Exhibit 5.2
Willis Towers Watson PLC
Willis Towers Watson House
Elm Park
Merrion Road
Dublin 4
Our Ref
DOD/SD/661076/2
17 May 2023
Dear Sirs
Willis Towers Watson Public Limited Company (the “Company”) and Willis Towers Watson Sub Holdings Unlimited Company (the “Subsidiary”)
We have acted as your Irish counsel in connection with the offering by Willis North America Inc. (“Willis”) of $750,000,000 aggregate principal amount of its 5.350% senior notes due 2033 (the “Notes”) pursuant to the registration statement on Form S-3 filed by the Company with the United States Securities and Exchange Commission (the “SEC”) on 28 February 2022 (the “Registration Statement”) as supplemented by the prospectus supplement dated on or about the date hereof.
The Notes have been issued by Willis pursuant to the base indenture dated 16 May 2017 among (i) Willis, (ii) the Company, the Subsidiary and the other guarantors party thereto, and (iii) Computershare Trust Company, N.A. as successor to Wells Fargo, National Association (as trustee) (the “Trustee”) (the “Base Indenture”), as supplemented, including by the sixth supplemental indenture dated 17 May 2023 (the “Supplemental Indenture”, and together with the Base Indenture, the “Indenture”).
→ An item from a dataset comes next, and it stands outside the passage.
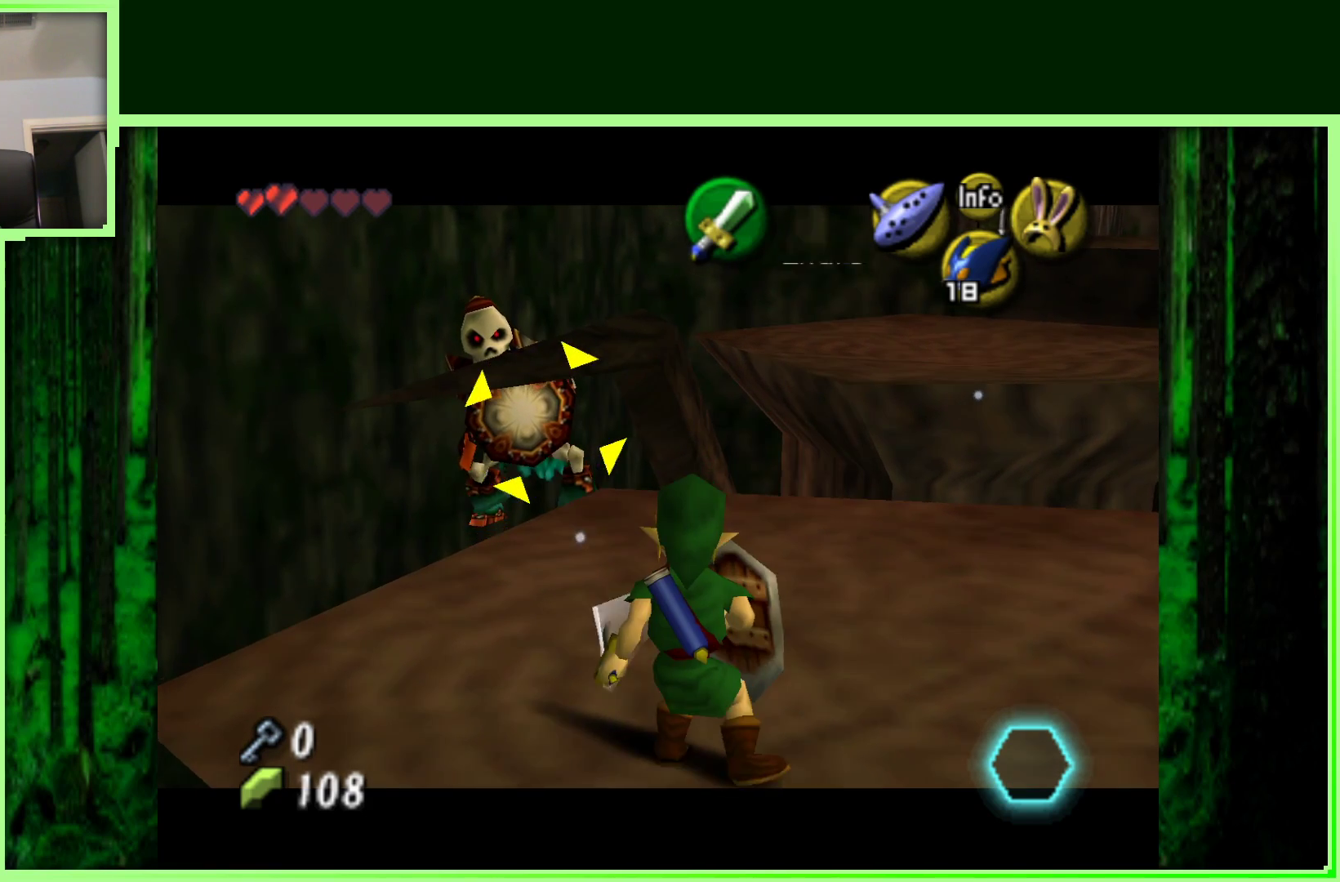
{"buttons": [], "left_stick": "center", "events": [[200, "left_stick", "center"]]}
The Indenture provides for the obligations under the Notes to be fully and unconditionally guaranteed (the “Guarantees”) pursuant to guarantees included in the Base Indenture by the Company, the Subsidiary, Willis Investment UK Holdings Limited, Willis Netherlands Holdings B.V., TA I Limited, Willis Towers Watson UK Holdings Limited, Willis Group Limited and Trinity Acquisition plc.
For the purposes of this opinion we have examined and relied upon the Registration Statement, the Supplemental Indenture and the documents listed in the Schedule to this opinion. The Registration Statement, the Supplemental Indenture and such documents are collectively referred to as the “Documents”. The Company and the Subsidiary are referred to as the “Irish Obligors” and each an “Irish Obligor”.